Prompt:
Filter the dataset entries below, keeping only the lines that contain the word "Seed". Matching is case-sensitive.

Dataset entries
/---

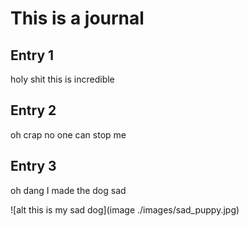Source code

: # This is a journal
## Entry  1
holy shit this is incredible

## Entry 2 
oh crap no one can stop me

## Entry 3
oh dang I made the dog sad

![alt this is my sad dog](image ./images/sad_puppy.jpg)
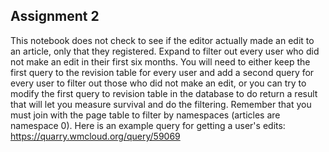 ## Assignment 2

This notebook does not check to see if the editor actually made an edit to an article, only that they registered. Expand to filter out every user who did not make an edit in their first six months. You will need to either keep the first query to the revision table for every user and add a second query for every user to filter out those who did not make an edit, or you can try to modify the first query to revision table in the database to do return a result that will let you measure survival and do the filtering. Remember that you must join with the page table to filter by namespaces (articles are namespace 0). Here is an example query for getting a user's edits: https://quarry.wmcloud.org/query/59069
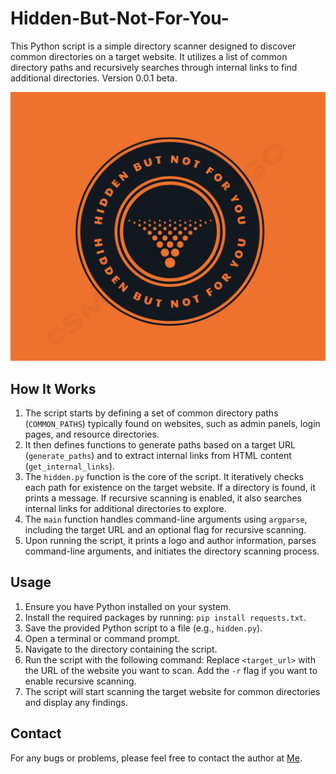 # Hidden-But-Not-For-You-


This Python script is a simple directory scanner designed to discover common directories on a target website. It utilizes a list of common directory paths and recursively searches through internal links to find additional directories.
Version 0.0.1 beta.


![Hidden But Not For You ](https://raw.githubusercontent.com/L0rdDarkk/Hidden-But-Not-For-You-/main/hidden.png)


## How It Works

1. The script starts by defining a set of common directory paths (`COMMON_PATHS`) typically found on websites, such as admin panels, login pages, and resource directories.
2. It then defines functions to generate paths based on a target URL (`generate_paths`) and to extract internal links from HTML content (`get_internal_links`).
3. The `hidden.py` function is the core of the script. It iteratively checks each path for existence on the target website. If a directory is found, it prints a message. If recursive scanning is enabled, it also searches internal links for additional directories to explore.
4. The `main` function handles command-line arguments using `argparse`, including the target URL and an optional flag for recursive scanning.
5. Upon running the script, it prints a logo and author information, parses command-line arguments, and initiates the directory scanning process.

## Usage

1. Ensure you have Python installed on your system.
2. Install the required packages by running: `pip install requests.txt`.
3. Save the provided Python script to a file (e.g., `hidden.py`).
4. Open a terminal or command prompt.
5. Navigate to the directory containing the script.
6. Run the script with the following command: Replace `<target_url>` with the URL of the website you want to scan. Add the `-r` flag if you want to enable recursive scanning.
7. The script will start scanning the target website for common directories and display any findings.

## Contact

For any bugs or problems, please feel free to contact the author at [Me](mailto:jjtech23@yahoo.com).
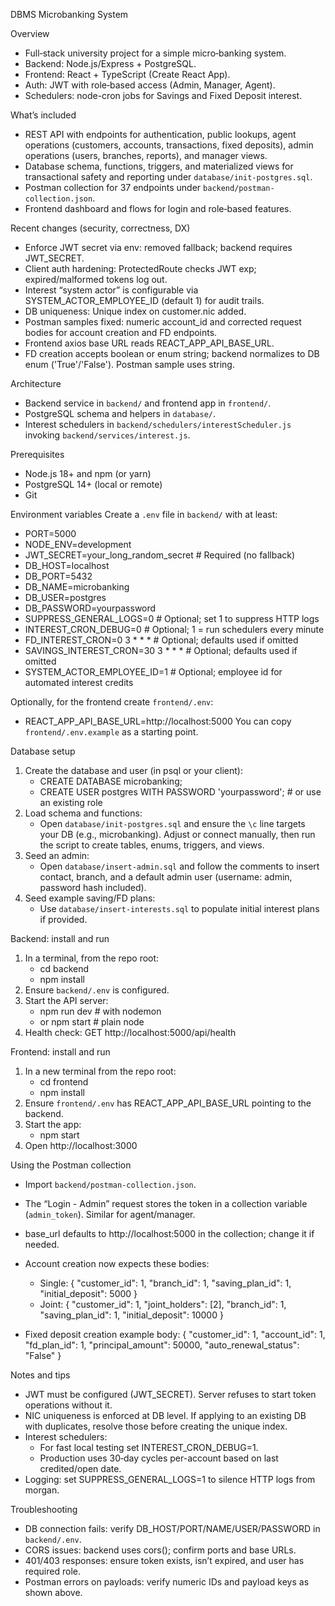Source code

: DBMS Microbanking System

Overview
- Full‑stack university project for a simple micro‑banking system.
- Backend: Node.js/Express + PostgreSQL.
- Frontend: React + TypeScript (Create React App).
- Auth: JWT with role‑based access (Admin, Manager, Agent).
- Schedulers: node-cron jobs for Savings and Fixed Deposit interest.

What’s included
- REST API with endpoints for authentication, public lookups, agent operations (customers, accounts, transactions, fixed deposits), admin operations (users, branches, reports), and manager views.
- Database schema, functions, triggers, and materialized views for transactional safety and reporting under `database/init-postgres.sql`.
- Postman collection for 37 endpoints under `backend/postman-collection.json`.
- Frontend dashboard and flows for login and role‑based features.

Recent changes (security, correctness, DX)
- Enforce JWT secret via env: removed fallback; backend requires JWT_SECRET.
- Client auth hardening: ProtectedRoute checks JWT exp; expired/malformed tokens log out.
- Interest “system actor” is configurable via SYSTEM_ACTOR_EMPLOYEE_ID (default 1) for audit trails.
- DB uniqueness: Unique index on customer.nic added.
- Postman samples fixed: numeric account_id and corrected request bodies for account creation and FD endpoints.
- Frontend axios base URL reads REACT_APP_API_BASE_URL.
 - FD creation accepts boolean or enum string; backend normalizes to DB enum ('True'/'False'). Postman sample uses string.

Architecture
- Backend service in `backend/` and frontend app in `frontend/`.
- PostgreSQL schema and helpers in `database/`.
- Interest schedulers in `backend/schedulers/interestScheduler.js` invoking `backend/services/interest.js`.

Prerequisites
- Node.js 18+ and npm (or yarn)
- PostgreSQL 14+ (local or remote)
- Git

Environment variables
Create a `.env` file in `backend/` with at least:
- PORT=5000
- NODE_ENV=development
- JWT_SECRET=your_long_random_secret   # Required (no fallback)
- DB_HOST=localhost
- DB_PORT=5432
- DB_NAME=microbanking
- DB_USER=postgres
- DB_PASSWORD=yourpassword
- SUPPRESS_GENERAL_LOGS=0              # Optional; set 1 to suppress HTTP logs
- INTEREST_CRON_DEBUG=0                # Optional; 1 = run schedulers every minute
- FD_INTEREST_CRON=0 3 * * *           # Optional; defaults used if omitted
- SAVINGS_INTEREST_CRON=30 3 * * *     # Optional; defaults used if omitted
- SYSTEM_ACTOR_EMPLOYEE_ID=1           # Optional; employee id for automated interest credits

Optionally, for the frontend create `frontend/.env`:
- REACT_APP_API_BASE_URL=http://localhost:5000
You can copy `frontend/.env.example` as a starting point.

Database setup
1) Create the database and user (in psql or your client):
	- CREATE DATABASE microbanking;
	- CREATE USER postgres WITH PASSWORD 'yourpassword';    # or use an existing role
2) Load schema and functions:
	- Open `database/init-postgres.sql` and ensure the `\c` line targets your DB (e.g., microbanking). Adjust or connect manually, then run the script to create tables, enums, triggers, and views.
3) Seed an admin:
	- Open `database/insert-admin.sql` and follow the comments to insert contact, branch, and a default admin user (username: admin, password hash included).
4) Seed example saving/FD plans:
	- Use `database/insert-interests.sql` to populate initial interest plans if provided.

Backend: install and run
1) In a terminal, from the repo root:
	- cd backend
	- npm install
2) Ensure `backend/.env` is configured.
3) Start the API server:
	- npm run dev            # with nodemon
	- or npm start           # plain node
4) Health check: GET http://localhost:5000/api/health

Frontend: install and run
1) In a new terminal from the repo root:
	- cd frontend
	- npm install
2) Ensure `frontend/.env` has REACT_APP_API_BASE_URL pointing to the backend.
3) Start the app:
	- npm start
4) Open http://localhost:3000

Using the Postman collection
- Import `backend/postman-collection.json`.
- The “Login - Admin” request stores the token in a collection variable (`admin_token`). Similar for agent/manager.
- base_url defaults to http://localhost:5000 in the collection; change it if needed.
- Account creation now expects these bodies:
  - Single: { "customer_id": 1, "branch_id": 1, "saving_plan_id": 1, "initial_deposit": 5000 }
  - Joint: { "customer_id": 1, "joint_holders": [2], "branch_id": 1, "saving_plan_id": 1, "initial_deposit": 10000 }

- Fixed deposit creation example body:
	{ "customer_id": 1, "account_id": 1, "fd_plan_id": 1, "principal_amount": 50000, "auto_renewal_status": "False" }

Notes and tips
- JWT must be configured (JWT_SECRET). Server refuses to start token operations without it.
- NIC uniqueness is enforced at DB level. If applying to an existing DB with duplicates, resolve those before creating the unique index.
- Interest schedulers:
  - For fast local testing set INTEREST_CRON_DEBUG=1.
  - Production uses 30‑day cycles per-account based on last credited/open date.
- Logging: set SUPPRESS_GENERAL_LOGS=1 to silence HTTP logs from morgan.

Troubleshooting
- DB connection fails: verify DB_HOST/PORT/NAME/USER/PASSWORD in `backend/.env`.
- CORS issues: backend uses cors(); confirm ports and base URLs.
- 401/403 responses: ensure token exists, isn’t expired, and user has required role.
- Postman errors on payloads: verify numeric IDs and payload keys as shown above.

\---

Exercise output:
3) Seed an admin:
4) Seed example saving/FD plans:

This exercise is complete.